Alfred furrowed his brow in confusion. But didn't Arthur say he was going to get him a doctor. Fingers gently placed themselves to his bloodied lips. "Don't talk right now, kid. Just relax. We're taking you to the hospital, alright?"

Alfred shut his eyes and nodded as he was being lifted onto a stretcher, far too tired to protest.

He welcomed the thick darkness for the third time when being loaded into the ambulance, a small thought sticking like a tiny post it to a giant bulletin board in the back of his mind.

Why wasn't he wearing the same outfit on that sunny afternoon on the curb anymore?

The thought was wasted as he dozed off, noticing only a broken tree house left behind.

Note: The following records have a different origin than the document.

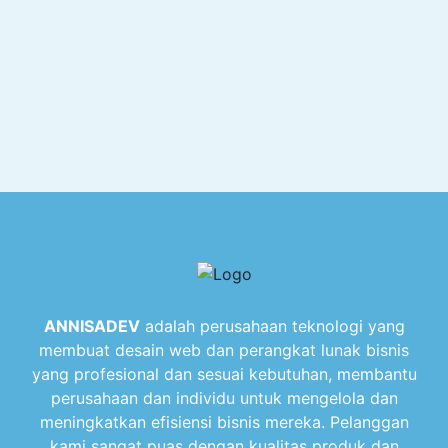
ANNISADEV
adalah perusahaan teknologi yang
membuat desain web dan perangkat lunak bisnis
yang profesional dan sesuai kebutuhan, membantu
perusahaan dan individu untuk mengelola dan
meningkatkan efisiensi bisnis mereka. Pelanggan
kami sangat puas dengan kualitas produk dan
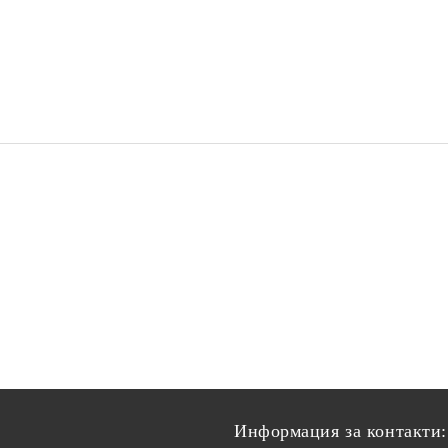
Информация за контакти:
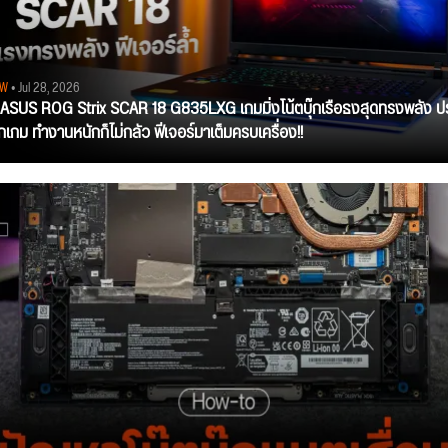
EW
• Jul 28, 2026
ว ASUS ROG Strix SCAR 18 G835LXG เกมมิ่งโน้ตบุ๊กเรือธงสุดทรงพลัง ป
ุกเกม ทำงานหนักก็ไม่กลัว ฟีเจอร์มาเต็มครบเครื่อง!!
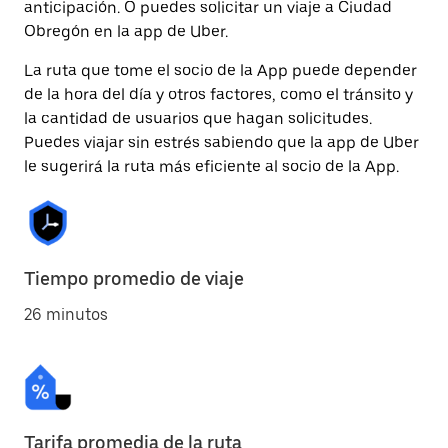
anticipación. O puedes solicitar un viaje a Ciudad
Obregón en la app de Uber.
La ruta que tome el socio de la App puede depender
de la hora del día y otros factores, como el tránsito y
la cantidad de usuarios que hagan solicitudes.
Puedes viajar sin estrés sabiendo que la app de Uber
le sugerirá la ruta más eficiente al socio de la App.
Tiempo promedio de viaje
26 minutos
Tarifa promedia de la ruta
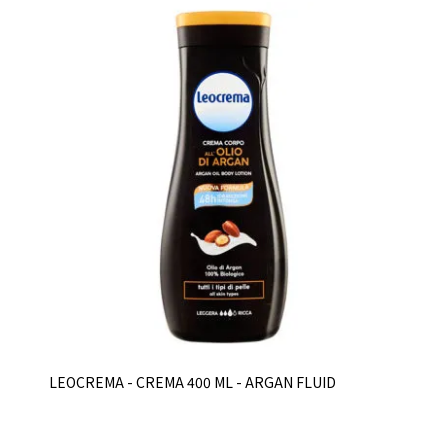
LEOCREMA - CREMA 400 ML - ARGAN FLUID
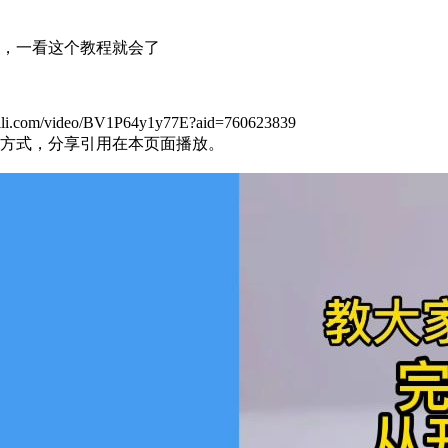
，一看这个教程就会了
m/video/BV1P64y1y77E?aid=760623839
方式，分享引用在本页面播放。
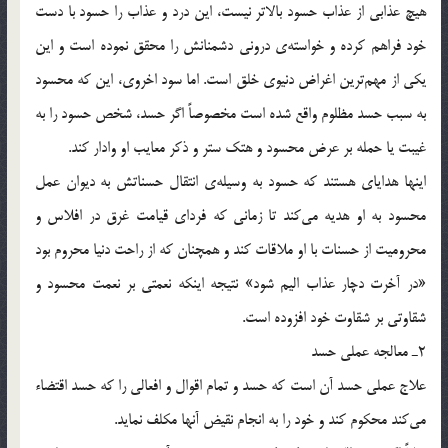
هيچ عذابي از عذاب حسود بالاتر نيست، اين درد و عذاب را حسود با دست
خود فراهم كرده و خواسته‌ي دروني دشمنانش را محقق نموده است و اين
يكي از مهم‌ترين اغراض دنيوي خلق است. اما سود اخروي، اين كه محسود
به سبب حسد مظلوم واقع شده است مخصوصاً اگر حسد، شخص حسود را به
غيبت يا حمله بر عرض محسود و هتك ستر و ذكر معايب او وادار كند.
اينها هداياي هستند كه حسود به وسيله‌ي انتقال حسناتش به ديوان عمل
محسود به او هديه مي‌كند تا زماني كه فرداي قيامت غرق در افلاس و
محروميت از حسنات با او ملاقات كند و همچنان كه از راحت دنيا محروم بود
«در آخرت دچار عذاب اليم شود» نتيجه اينكه نعمتي بر نعمت محسود و
شقاوتي بر شقاوت خود افزوده است.
2ـ معالجه عملي حسد
علاج عملي حسد آن است كه حسد و تمام اقوال و افعالي را كه حسد اقتضاء
مي‌كند محكوم كند و خود را به انجام نقيض آنها مكلف نمايد.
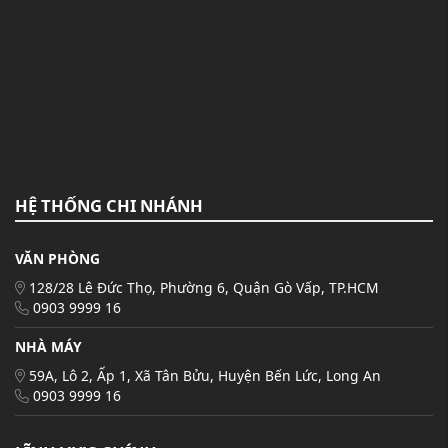
HỆ THỐNG CHI NHÁNH
VĂN PHÒNG
128/28 Lê Đức Thọ, Phường 6, Quận Gò Vấp, TP.HCM
0903 9999 16
NHÀ MÁY
59A, Lô 2, Ấp 1, Xã Tân Bửu, Huyện Bến Lức, Long An
0903 9999 16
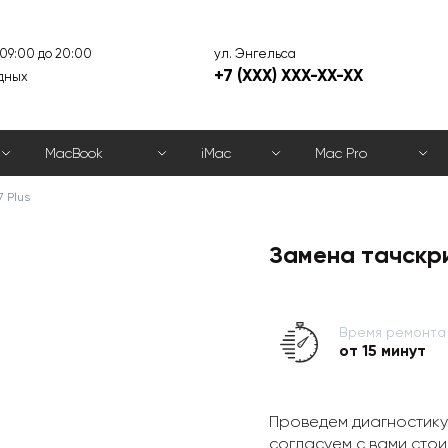
ул. Энгельса
 09:00 до 20:00
+7 (XXX) XXX-XX-XX
дных
MacBook
iMac
Mac Pro
 Plus
Замена тачскри
Время ремонта
от 15 минут
Проведем диагностику
согласуем с вами стои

Author's Notes: So Alfred was knocked unconscious by the collapsed tree house, and met "Arthur" and "Gilbert" while he was knocked out. Yes, they're both figments of his imagination, which is set in the 1930s. That explains why when Alfred woke up briefly when he was being loaded into an ambulance in the alley way, that he was confused. I guess since he had a concussion he was disoriented and couldn't quite differentiate between what he had just dreamed with Arthur and Gilbert, with what is really going on around him (ie tree house accident and Matthew).

So I guess Arthur doesn't leave him alone now and Alfred's parents send him to therapy. Lol

I don't know. Hopefully that isn't confusing.